Saturday, September 09, 2006

Remember the Crooked E?

Doc-u-drama and elections


Airdate: January 5, 2003; Executive Producer: Robert Greenwald; Co-Executive Producer: Alys Shanti; Supervising Producer: Philip Kleinbart; Writer: Steven Mazur; Director: Penelope Spheeris; Cast: Brian Dennehy, Mike Farrell, Shannon Elizabeth, Cameron Bancroft, Christian Kane

MR. BLUE (Brian Dennehy): This is America--life, liberty and the pursuit of happiness--you see something you want, you just take it.
Curious thing about the airdate of this 2-hr made-for-TV depiction of the Enron collapse, it was pulled from it's original airdate just before the 2002 mid-term election.

Here's how the Washington Post reported the story at the time it did finally air, safely into January 2003:
CBS originally scheduled its movie about the Enron corporate scandal for broadcast two days before the November elections, and the movie's director is questioning whether politics was behind a last-minute decision to move the air date to this Sunday ...

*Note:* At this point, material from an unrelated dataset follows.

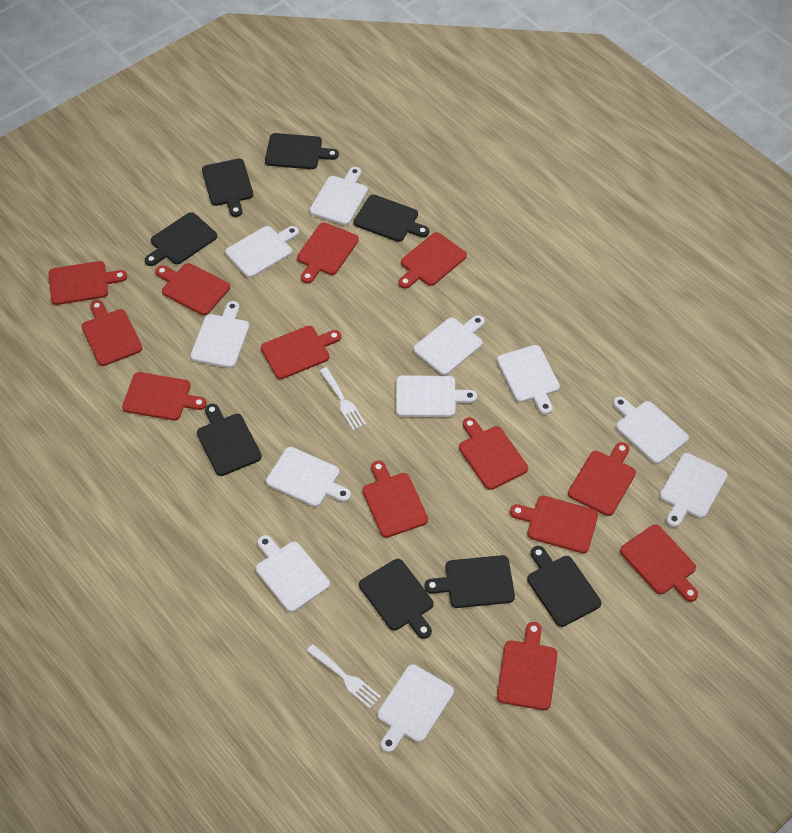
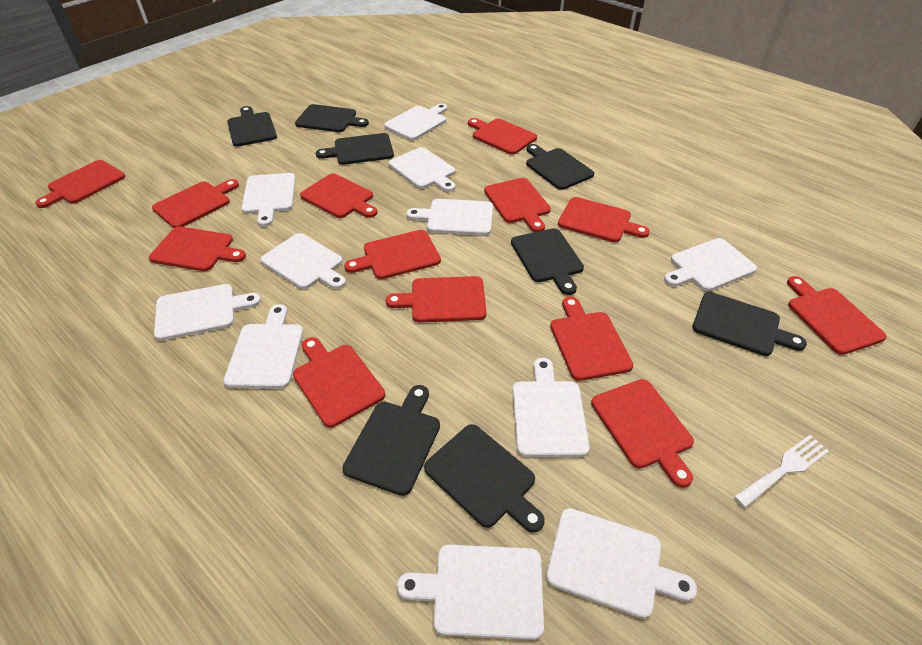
white fork: 2 -> 1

"The Crooked E: The Unshredded Truth About Enron" had been on CBS's schedule for Sunday, Nov. 3, just ahead of the Nov. 5 midterm elections.

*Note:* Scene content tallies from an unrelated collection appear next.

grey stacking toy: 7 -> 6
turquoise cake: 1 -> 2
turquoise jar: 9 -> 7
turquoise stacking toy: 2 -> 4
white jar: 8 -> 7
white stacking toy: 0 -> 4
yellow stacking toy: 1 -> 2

Director Penelope Spheeris said today that she was surprised and unhappy when she received a call two weeks ahead of the broadcast informing her that the movie had been postponed.

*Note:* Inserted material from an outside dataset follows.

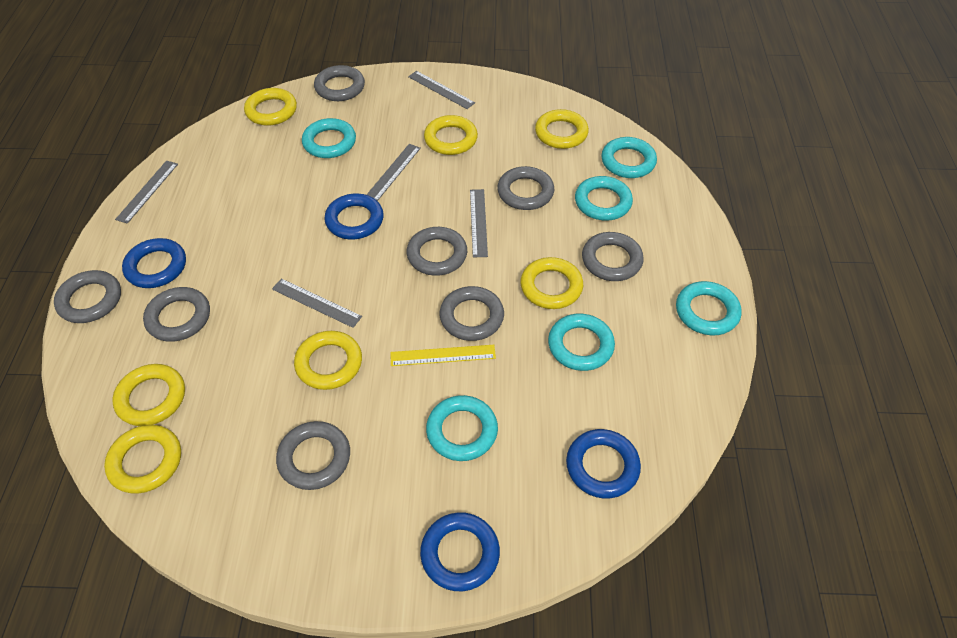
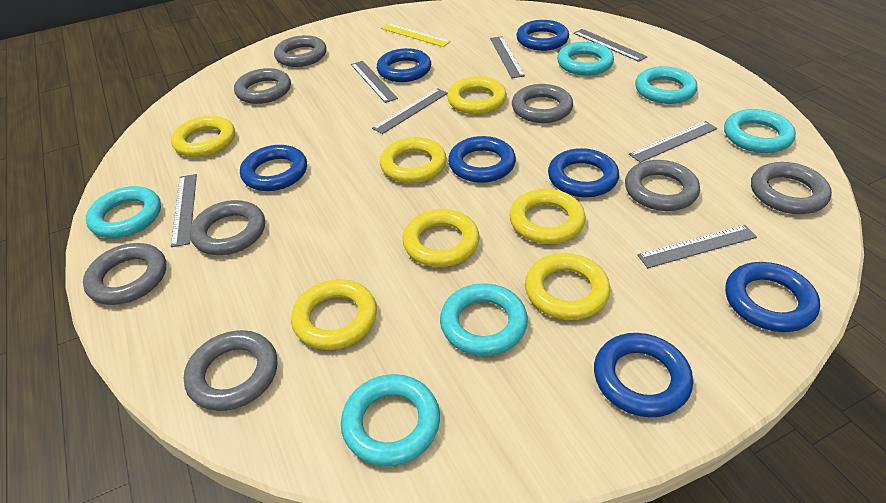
blue ring: 4 -> 7
grey ruler: 5 -> 7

"I didn't ever get a reason why," she said. "We were under such pressure to get the thing done. We were supposed to have it done in the last part of October when it was suddenly canceled. . . . We just dropped it."

A spokeswoman for CBS said the election played no part in the decision to move the air date. "I don't think politics had anything to do with the scheduling decision," she said, adding that she was unsure of the reason for originally scheduling the Enron movie just before the election.

But other people close to the project said they learned that CBS President Leslie Moonves and Entertainment President Nancy Tellem got cold feet as the November air date neared, growing uncomfortable at the prospect of appearing to criticize the Republican administration. Moonves is an active contributor to the Democratic Party but has also forged relationships in the Bush White House.
Darn media liberals, always out to get Bush and the Republicans, can't have that.

Meanwhile ABC's right-wing-friendly fictionalized doc-u-drama ``The Path to 9/11'' is, according to the rightist website NRO, ``locked and ready to air'' in its prime-time slots this Sunday and Monday. Media Matters is following the details of the story, with everything they have so far accessible here.

I think the reasons for the observed behavior of corporate media in these circumstances is clear. The orientation of executives is to curry favor with the government in power. As soon as it looked like media-consolidation-friendly Republicans might be threatened in the close 2002 Congressional election, no CBS exec felt like embarrassing them by waving their biggest scandal in front of them just prior to the voting.

On the other hand, ``The Path to 9/11'' reinforces Republican 9/11 mythology. The Terror War response to the attacks has always been the Republican strong suit with a voting public seeking power over an uncertain world. Slyly portraying Democratic weakness through scenes of not-enough-blood-and-guts moments prior to 9/11 in the previous administration serves this right-wing narrative well.

The lets-bomb-them-just-to-be-safe approach to the Terror War cuts across all political lines. It is the most powerful thing the Republicans have over the public, as is demonstrated by the way the Democrats whimper in the corner as Terror War measures are forcefully promoted by the Administration. ``The Path to 9/11'' seems to be out there to bash down ``September 10'' political notions that seem to be making a comeback following the Iraq debacle.